The debate illustrates the complex and often controversial balancing act between protecting the UNESCO world heritage site and exploiting a sea port that gives easy access to prosperous areas of northern Italy and central Europe, as well as rapidly developing markets in the Balkans.
The report drawn up for the Italian Senate outlines ongoing and future works including the continued dredging of passages in the shallow lagoon to allow larger vessels in and the construction of a new shipping terminal in the long-declining mainland industrial zone of Porto Marghera.
The port authority is spending at least euro260 million ($370 million) to dredge inlets and navigation channels to allow the passage of ships of up to 400 meters (1,300 feet) in length.
This is particularly concerning for conservationists because dredging and heavy ship traffic are seen as one of the causes of the rising sea level in the lagoon, which threatens the low-lying islands on which the historic city is built.
"The big shipping channels through the lagoon are bad for its health," said Jane da Mosto, a researcher for Venice in Peril. "They aggravate erosion processes and since more water is exchanged between the lagoon and the sea, the higher water levels in Venice infiltrate the building fabric causing damage."
Under the combined effect of rising water levels and settling of the land, Venice has sunk 23 centimeters (nine inches) in the last century.
Most experts agree that the waves generated by large ships and the currents that run through the deep passageways play a big part, displacing and dragging out to sea the sandbanks and other sediments that help keep water out.
In winter, Venice periodically goes through bouts of "acqua alta" (high water), when strong winds and high tides conspire to push the sea into streets and piazzas, forcing tourists and locals alike to don rubber boots and teeter along impromptu bridges.
The rising sea level has increased the frequency of the floods, and in December, Venice suffered its worst deluge in 22 years.

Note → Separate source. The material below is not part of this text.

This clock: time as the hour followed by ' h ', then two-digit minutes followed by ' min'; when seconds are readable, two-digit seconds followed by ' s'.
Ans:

Experts warn the problem could further worsen in the coming decades as climate change causes sea levels to rise globally.
The port authority report dismisses environmental concerns by declaring them solved thanks to a project to build towering movable
barriers designed to rise from the seabed and prevent flooding.
The euro4.3 billion ($6.13 billion) system, named Moses after the Old Testament figure who parted the Red Sea, is expected to be operational by 2014.
"The problem of the hydraulic equilibrium is solved because it will be manageable through judicious use of the Moses system," the report says.
Not so, some experts said.
The Moses barriers block shipping so they would only be raised when an exceptionally high tide is expected. That would not lower the average sea level and stop the waters from slowly eating away at Venice's bricks and stones, said Luigi D'Alpaos, professor of hydrodynamics at the University of Padua.
"Moses will, at best, manage the acqua alta," he said in a telephone interview. "But the other problems are not at all addressed by the barriers."
Officials at the Venice port authority said the dredging is needed to restore the navigation channels, which are filling up with silt, to their original depth. They said the digging will not go beyond the depth allowed by law and any expansions on land will be done within the existing port zone.
But Venice in Peril said work should be done instead to reduce the depth of the channels, where possible, or at least reconstruct the natural lagoon features that protected the city for centuries.